Vaughan Williams created his concerto for a single piano in the Twenties. In 1946 he revised it for the duo-piano team of Cyril Smith and Phyllis Sellick, and that’s when they premiered the work. It is more dissonant and daring than most Vaughan Williams works and probably the least English-sounding of any of his opera. The last of its three movements is a massive fugue with plenty of clashes of the two pianos and orchestra. The work has been recorded by Broadway and Markham with Yehudi Menuhin conducting, and is likely to be preferred over this CD, but the two other concertos are unique and fascinating to hear.
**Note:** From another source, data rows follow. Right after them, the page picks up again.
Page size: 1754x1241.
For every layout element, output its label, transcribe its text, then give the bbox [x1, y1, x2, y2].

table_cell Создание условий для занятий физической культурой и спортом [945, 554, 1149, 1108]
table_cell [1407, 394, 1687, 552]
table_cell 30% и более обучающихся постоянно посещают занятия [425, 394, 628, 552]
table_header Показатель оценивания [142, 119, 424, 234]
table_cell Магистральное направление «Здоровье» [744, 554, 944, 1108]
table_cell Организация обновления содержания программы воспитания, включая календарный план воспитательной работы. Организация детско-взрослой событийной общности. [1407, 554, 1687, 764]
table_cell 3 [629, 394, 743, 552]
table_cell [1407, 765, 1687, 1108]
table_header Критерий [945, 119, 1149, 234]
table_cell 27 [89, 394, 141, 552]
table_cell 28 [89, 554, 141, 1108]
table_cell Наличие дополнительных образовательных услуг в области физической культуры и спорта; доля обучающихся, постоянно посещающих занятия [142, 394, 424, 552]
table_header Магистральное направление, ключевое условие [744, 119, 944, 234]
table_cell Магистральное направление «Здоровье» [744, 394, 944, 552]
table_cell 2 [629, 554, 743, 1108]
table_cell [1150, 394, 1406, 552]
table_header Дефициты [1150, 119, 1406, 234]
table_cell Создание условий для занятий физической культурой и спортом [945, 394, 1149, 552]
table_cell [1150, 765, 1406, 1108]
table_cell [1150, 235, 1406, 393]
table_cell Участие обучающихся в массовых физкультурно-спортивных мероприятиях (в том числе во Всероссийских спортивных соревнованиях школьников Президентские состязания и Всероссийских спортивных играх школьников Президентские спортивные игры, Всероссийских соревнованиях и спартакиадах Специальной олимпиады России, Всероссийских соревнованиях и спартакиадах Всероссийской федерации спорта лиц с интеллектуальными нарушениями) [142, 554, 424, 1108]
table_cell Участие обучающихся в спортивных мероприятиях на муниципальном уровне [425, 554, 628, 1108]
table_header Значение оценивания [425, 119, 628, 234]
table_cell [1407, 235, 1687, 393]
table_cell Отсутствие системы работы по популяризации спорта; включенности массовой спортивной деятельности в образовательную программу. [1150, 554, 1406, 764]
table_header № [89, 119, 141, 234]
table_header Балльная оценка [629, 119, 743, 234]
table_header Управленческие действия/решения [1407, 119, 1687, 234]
Harl McDonald was a music professor and also manager of the Philadelphia Orchestra, which made it easier to get his music performed and recorded. I recall having had 78s of works by both McDonald and Suesse. The orchestra premiered his two-piano concerto in 1936. McDonald was called by a music critic “As American as Pike’s Peak.” He tried to express musically his inner impressions of things from which he gets emotional reactions. His concerto mixes the usual dialog between the pianos and the orchestra with a tonal fabric in which the pianos become part of the orchestra. The work’s finale is a Juarezca—a Mexican dance similar to those the composer heard during his youth in California.

Dana Suesse was well-known in the 1930s—primarily due to her association with the Paul Whiteman Orchestra. In fact there is a photo of her with Whiteman and George Gershwin which lends credence to some critics referring to her as the female Gershwin. She had studied composition with Rubin Goldmark, who also taught Gershwin. She was interested in popular music and jazz and the public loved the full rich chords and syncopation in her works. Her two-piano concerto is in four movements, with a striking Scherzo third movement. It has some fine melodies and occasionally sounds like film score music.

Sonics are first rate and the detailed note booklet is interesting reading about all three composers and the works heard.